EN POCAS PALABRAS

EXTRAÑA AVENTURA POLICIACA

El avión…Probablemente uno de los inventos más importantes para el desarrollo del hombre (entiéndase como ser humano) moderno. Volar siempre ha sido uno de nuestros sueños, y desde el primer vuelo de Clément Ader en 1890, mucho han cambiado las cosas.


Pero aún hoy, volar puede significar un placer, incluso para los que no se encuentran a los mandos del aparato. Poder ver el terreno como si de una maqueta se tratase, surcar el cielo por encima de las nubes; ahorrarnos horas, o incluso días, en el traslado respecto a otros métodos de viaje. No cabe duda de que se podrían hablar maravillas sobre los vuelos en avión. Yo mismo, de pequeño, estaba enamorado de todo lo relacionado con la aviación; incluso pude pilotar no pocas veces varios ultraligeros. No obstante, hoy quiero contar una mala anécdota. Porque sí. Porque me siento así de contento para recordar malos momentos.

Hace cosa de seis años me encontraba yo realizando un vuelo, que aquí y ahora va sonar bastante impopular: estaba realizando un vuelo de deportación de varios súbditos marroquíes hacia Melilla. ¡Qué le vamos a hacer! A veces el trabajo de policía no es sólo coger a los malos… Pero bueno, el caso es que ahí me encontraba yo, junto a seis compañeros más y unos veinte morunos, además de dos azafatos y dos pilotos. El vuelo no debía durar mucho desde Canarias y de momento todo iba la mar de tranquilo.

Todo…hasta que uno de los pilotos anunció que entrábamos en una zona de turbulencias “un poco importante”. En el momento en que cerraron la puerta de la cabina, que en estos vuelos siempre iba abierta, comprendí que la cosa no era “poco”, sino “bastante”, “mucho”. “La leche de importante”. El avión, que era un bimotor de hélice, comenzó a dar unos botes como jamás había visto en mi vida, y por aquel entonces ya llevaba unos cuantos vuelos encima. Por momentos notaba que me cuerpo se quedaba en el aire y era el cinturón de seguridad el que me obligaba a volver al asiento. Entonces vino lo peor.

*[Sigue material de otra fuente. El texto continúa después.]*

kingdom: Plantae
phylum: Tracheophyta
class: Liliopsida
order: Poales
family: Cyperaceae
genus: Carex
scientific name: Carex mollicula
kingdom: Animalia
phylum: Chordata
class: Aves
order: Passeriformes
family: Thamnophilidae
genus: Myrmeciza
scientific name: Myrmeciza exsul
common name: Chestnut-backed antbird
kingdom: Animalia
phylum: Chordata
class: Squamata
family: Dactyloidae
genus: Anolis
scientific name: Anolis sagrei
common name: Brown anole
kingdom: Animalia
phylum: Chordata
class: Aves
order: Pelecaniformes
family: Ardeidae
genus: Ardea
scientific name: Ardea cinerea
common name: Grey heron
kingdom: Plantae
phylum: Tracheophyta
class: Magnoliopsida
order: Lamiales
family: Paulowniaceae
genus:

Los azafatos se encerraron en los dos baños que tenía la nave. Tanto mis compañeros como nuestros forzosos viajeros comenzaron a vomitar. Lo siento por el aire escatológico del relato, pero así fue. Vomitar. A lo bestia. Como si la vida se fuera en cada arcada. Que duda cabe que el gesto lo compartí yo mismo, y no fui el último. Lo malo era que esa sensación de alivio que suele quedar una vez lo has echado todo no se manifestó esta vez. No había forma de quitarse el malestar de encima. Tanto duró el “turbulento ataque” que juro aquí mismo por todo lo que más quiero, que deseé que nos estrelláramos para terminar de una vez por todas. Suena trágico, pero no fui el único. Afortunadamente, no nos estrellamos y todo terminó. La tragedia empezaba ahora para los que iban a limpiar el avión en el aeropuerto.

Con lo que sí, efectivamente volar puede ser muy bonito y estar muy bien. Pero lo que es un axioma, una verdad incuestionable en esta ocasión, es que: “Es mejor estar abajo deseando estar arriba, que estar arriba deseando estar abajo.”